In the final phase, Goodall expects that computers would be able to explain their decision-making back to us with natural language, so we can tweak their thinking accordingly. It’d be a lot like teaching morality to a child as it grows into an adult.
Even with enough supporting research, it’s unclear who would be responsible for coming up with ethical rules. Auto makers could devise their own standards, or pass the buck onto the insurance industry or lawmakers. In any case, experts agree that the industry will eventually have to conform to standards for how vehicles behave.
“Is it possible that there will be some mandatory code that makes certain decisions uniform or consistent across vehicle types? I would say that’s very likely,” said Robert Hartwig, President and Chief Economist for the Insurance Information Institute.
Hartwig believes public policy makers will ultimately be the ones to require ethical standards. He noted that the aviation industry already relies on similar standards for things like crash avoidance, as defined by international regulations.
“Will there be tussles in terms of what auto makers want to see, what software manufacturers want to see, maybe even what drivers want to see? Possibly, yes,” Hartwig said. “This is not going to be a smooth process, but … in the end, the benefit is going to be clear: fewer accidents, fewer injuries, fewer deaths on the road.”
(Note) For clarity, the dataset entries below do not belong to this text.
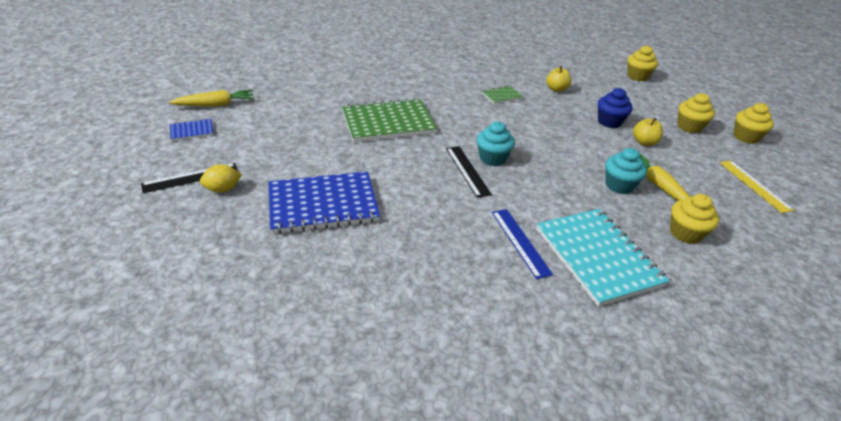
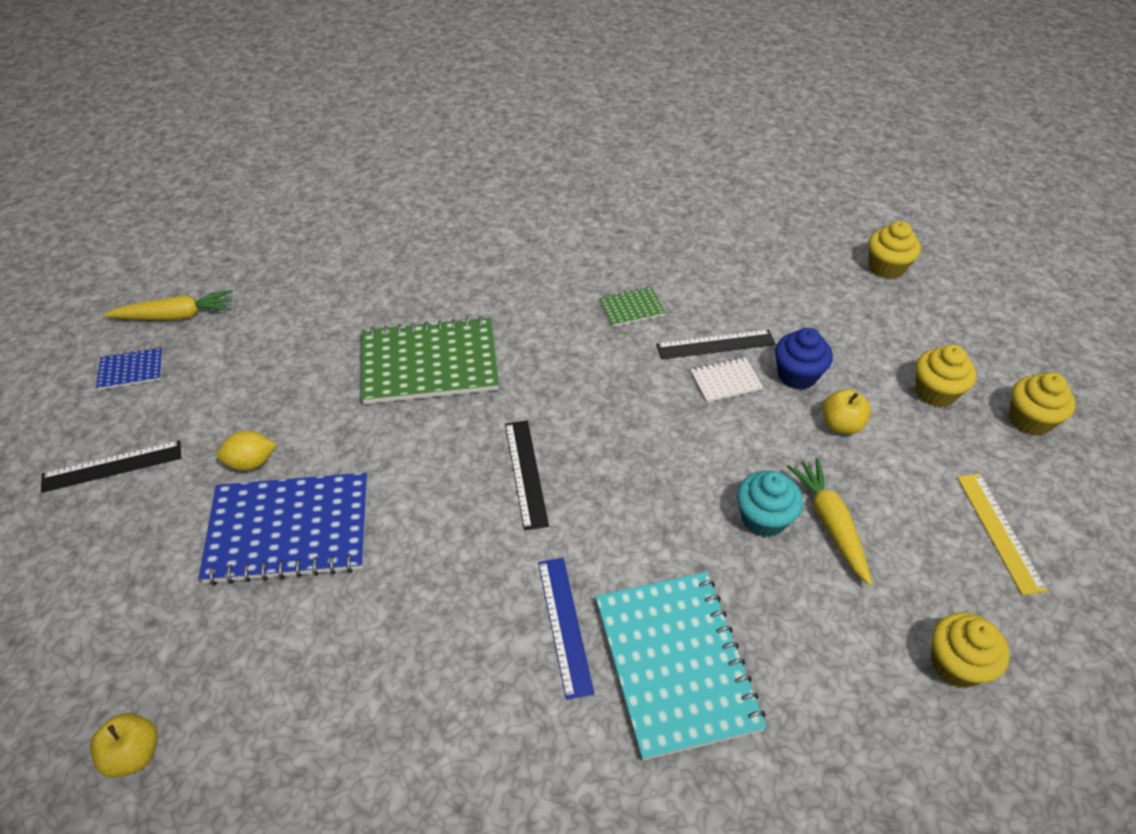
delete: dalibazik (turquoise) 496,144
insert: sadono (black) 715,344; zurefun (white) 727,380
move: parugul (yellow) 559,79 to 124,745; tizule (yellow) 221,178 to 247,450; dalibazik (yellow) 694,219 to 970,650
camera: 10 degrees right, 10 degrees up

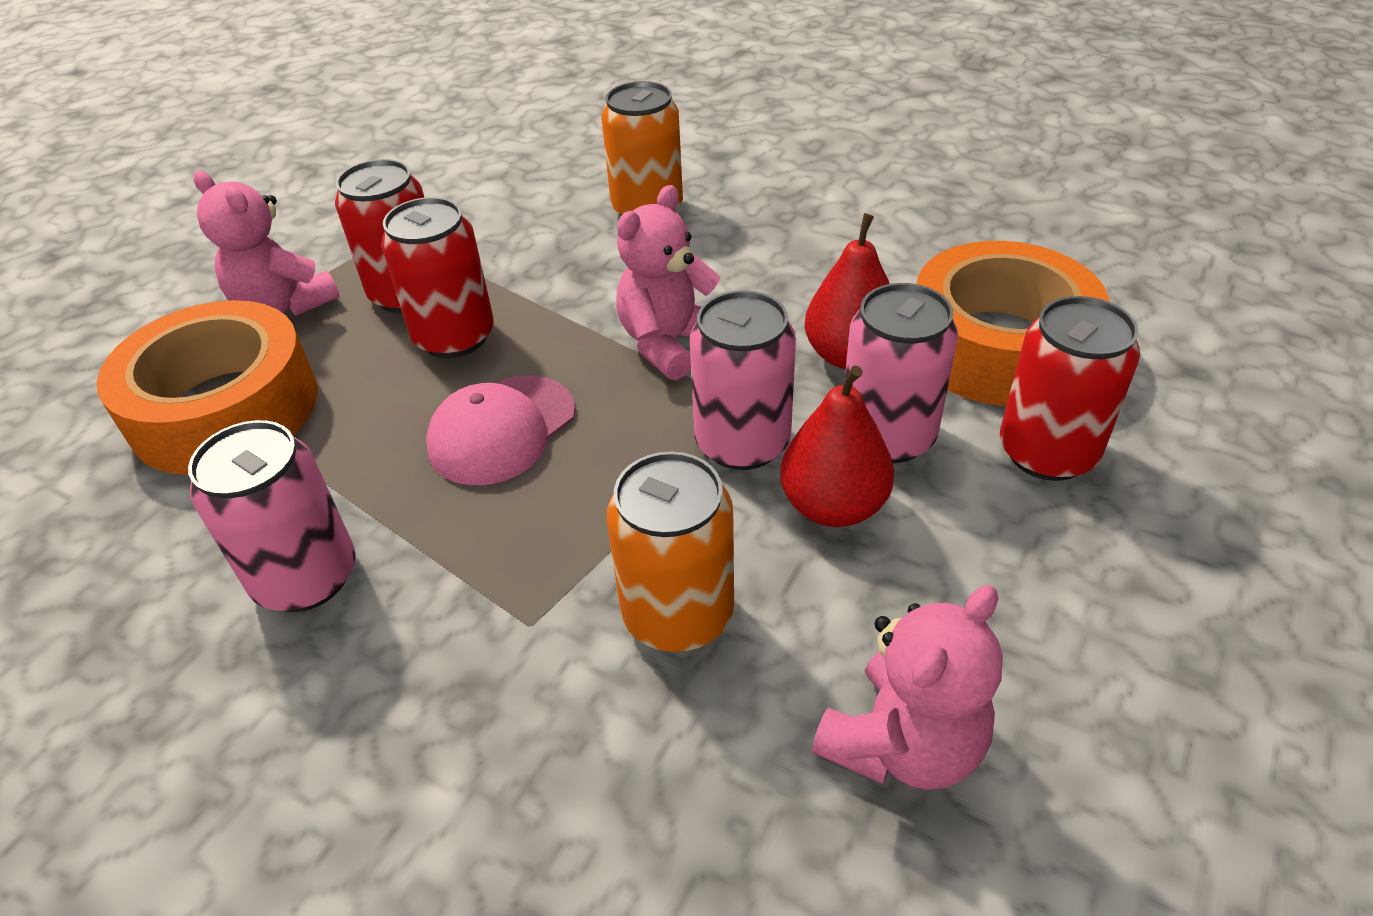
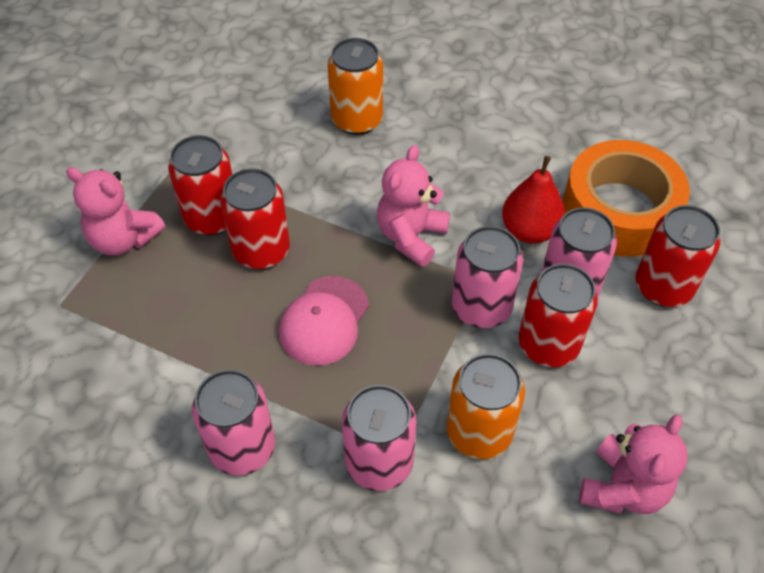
delete: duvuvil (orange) 207,387
insert: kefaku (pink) 379,438
replace: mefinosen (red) 837,446 to kefaku (red) 558,315
camera: 15 degrees left, 10 degrees up

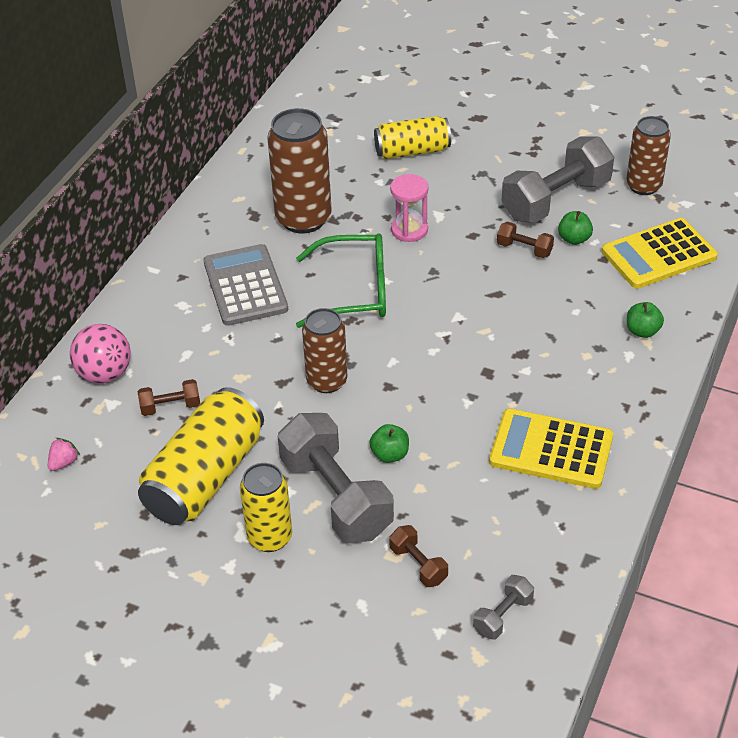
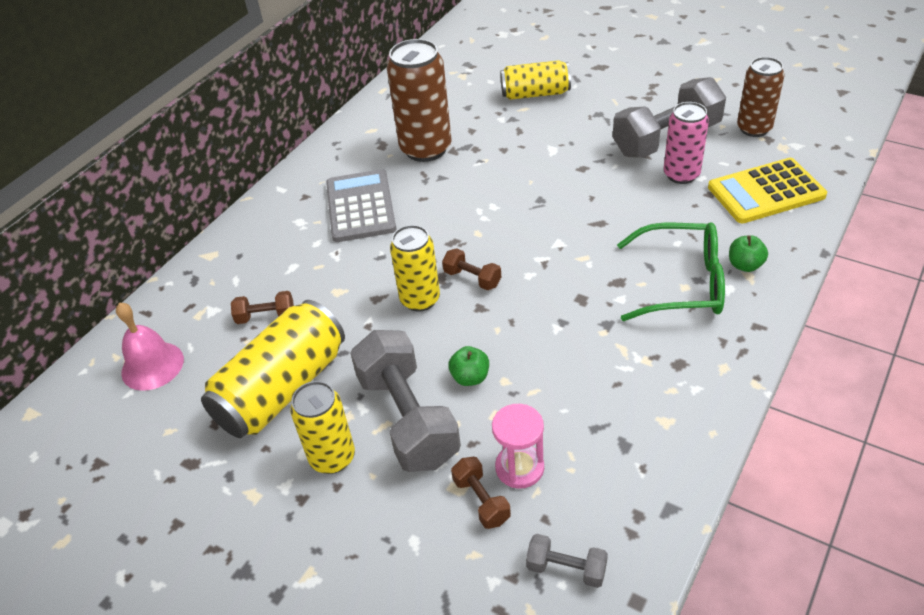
delete: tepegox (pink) 100,354; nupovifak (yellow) 551,448
move: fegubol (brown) 525,240 to 471,269; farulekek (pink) 409,208 to 518,446; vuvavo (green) 341,280 to 671,271
replace: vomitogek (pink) 64,454 to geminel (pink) 150,346; parugul (green) 575,228 to kefaku (pink) 686,143
recolor: kefaku (brown) 324,350 to kefaku (yellow) 415,268
rotate: fegubol (grey) 503,607 = 567,561 60 degrees clockwise
camera: 10 degrees right, 0 degrees up

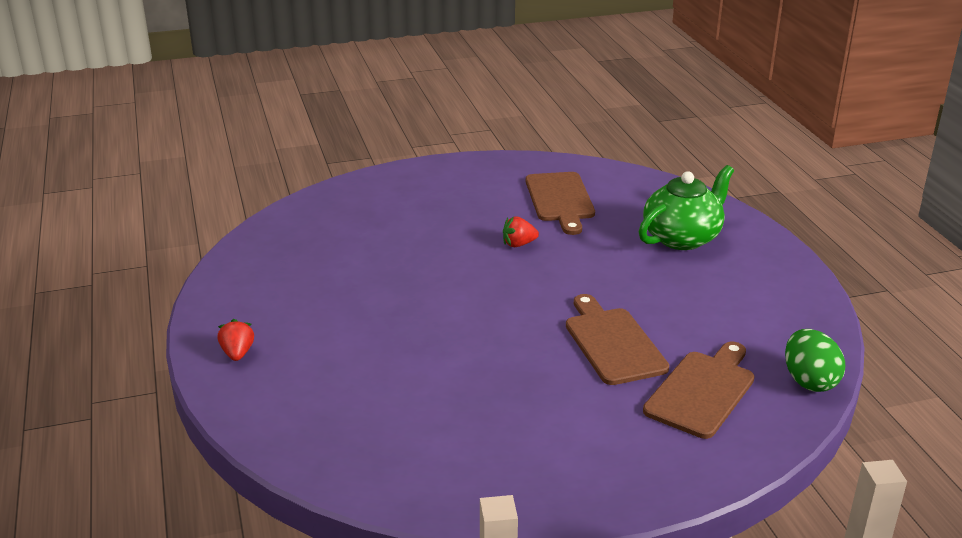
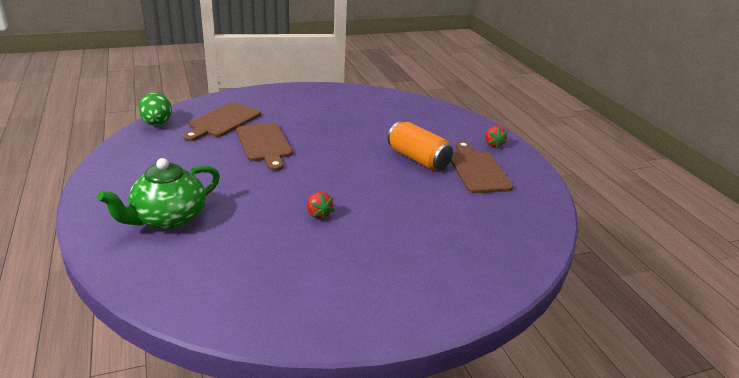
insert: kefaku (orange) 420,146
move: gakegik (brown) 560,203 to 481,167
rotate: vomitogek (red) 521,231 = 321,206 75 degrees clockwise
camera: 175 degrees right, 0 degrees up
It’s possible that some of these ethical concerns are overblown, and that as long as the net number of lives saved goes up significantly, most people won’t care about a few fringe disasters. The risk, Lin said, is that just a handful of unfortunate cases could equal major payouts by auto makers in liability lawsuits. In turn, these could become setbacks for further developments.
And on a broader level, driverless cars will be the first instance of robots navigating through society on a large scale. How we end up perceiving them could have a huge impact on whether robots become a bigger part of our lives.
“These are going to be driving next to your family and through your streets,” Lin said. “This industry is really going to set the tone for all of social robotics, so they really need to get it right.”